For the current warehouse management project, Acme’s IT department was to do the technical set up of the new server, and upgrade of mobile devices. The IT team was enthusiastic about what they had learned at the vendor’s training sessions, but when they returned to Acme their progress on the technical set up was noticeably slow.

The project manager also observed that the other employees on the project had little confidence in the IT team. Technical support, including help desk, was available until only mid-afternoon daily, and was slow to respond to problems. As a result, most employees felt that company systems were unstable and interfered with getting their work done.

Follow up with the IT team

The project manager met with the IT team, who assured him that they were going to get their work done. However, the work continued to slip, and the project manager escalated to the project sponsor.

The sponsor assured the project manager that the IT team would prioritize the warehouse management project work, and get caught up. However, due dates for technical set up of the new system continued to be missed, then the due date for go-live was missed.

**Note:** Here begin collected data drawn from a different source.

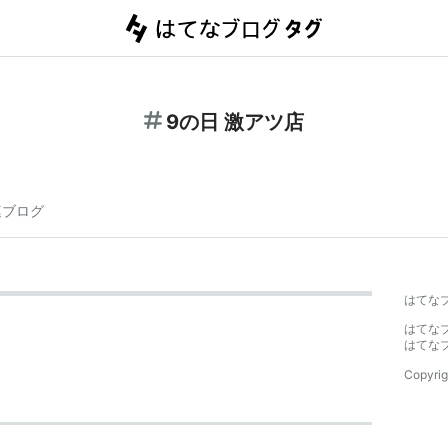
9の日 激アツ店
連ブログ
はてな
はてな
はてな
Copyrig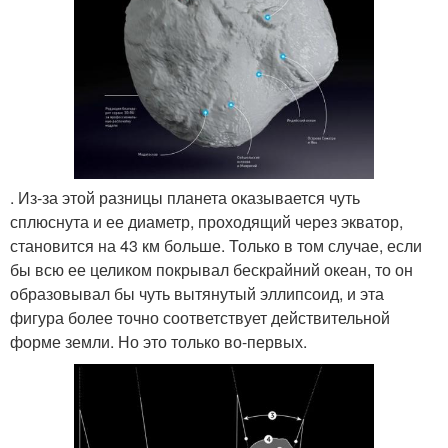
. Из-за этой разницы планета оказывается чуть
сплюснута и ее диаметр, проходящий через экватор,
становится на 43 км больше. Только в том случае, если
бы всю ее целиком покрывал бескрайний океан, то он
образовывал бы чуть вытянутый эллипсоид, и эта
фигура более точно соответствует действительной
форме земли. Но это только во-первых.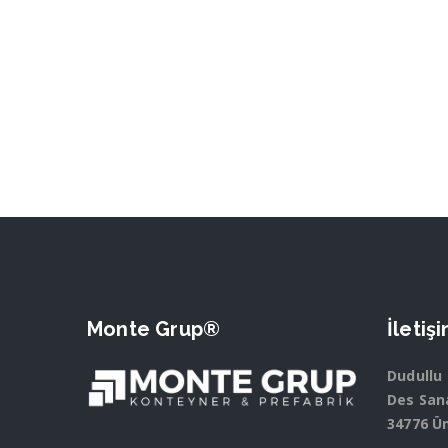
Monte Grup®
İletiş
Dudullu
Des Sana
34776 Ü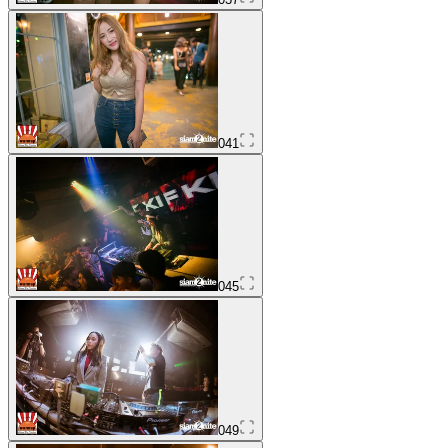
041
045
049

The project manager suggested that an outside consultant be brought in to complete the technical work.  The sponsor agreed the consultant could be hired, but wanted Acme’s IT team to use this outside expertise as a training opportunity, and do as much of the work as possible themselves, under the supervision of the  consultant. Unfortunately,  Acme’s IT team was not comfortable doing this work, and participated very little, leaving the consultant to perform most of the set up. When the consultant left, there were only a few technical items to be completed.

Acme’s IT team did not have the last part of the work ready on time for the next month, and the go-live date slipped another month.

Again, the project steering committee assured the project manager that the IT team would get the job done. Again, progress was made, but as the next month approached, there were still some technical items that had not been completed.

Let’s go live

The project manager reviewed the outstanding items with the project team and determined that it was possible to go live without the remaining technical items. The outstanding items would cause some inconvenience, but the problems should be workable.

The project steering committee accepted the project manager’s recommendation that the system should go-live, two months late and 99 percent complete.

Conclusion

The Acme Corporation was satisfied with the implementation of the warehouse management system. It came in under budget because the costs had been over estimated. In addition, since Acme had so many failed implementations in its past, two months late on a four month project was an improvement over what they were used to.

Although Acme was satisfied, there is a lesson for the project manager. He did not recognize a significant project risk when he heard Acme’s history of inability to implement systems even when they were substantially, even as much as 99 percent, complete. If the project manager had probed further, he may have discovered right from the beginning that Acme’s IT department was weak and unlikely to complete their tasks.

Realizing the IT weakness in the company would have allowed the project manager to plan and make recommendations to the sponsor to prevent the problems instead of solving them later in the project.

In order to raise the IT team’s comfort with the technical work to be done and make the technical training environment more realistic, perhaps the vendor’s technical training could have been done at Acme instead of at the vendor. Another possibility may have been to have the training customized to provide more hands-on rather than classroom training. Alternatively, Acme could have planned for the technical consultant to do the technical work on the project, without trying to have the Acme IT department involved in the set up of the new system.

Unfortunately, when the project manager heard the previous disaster stories, he did not recognize the risk they implied for the current project.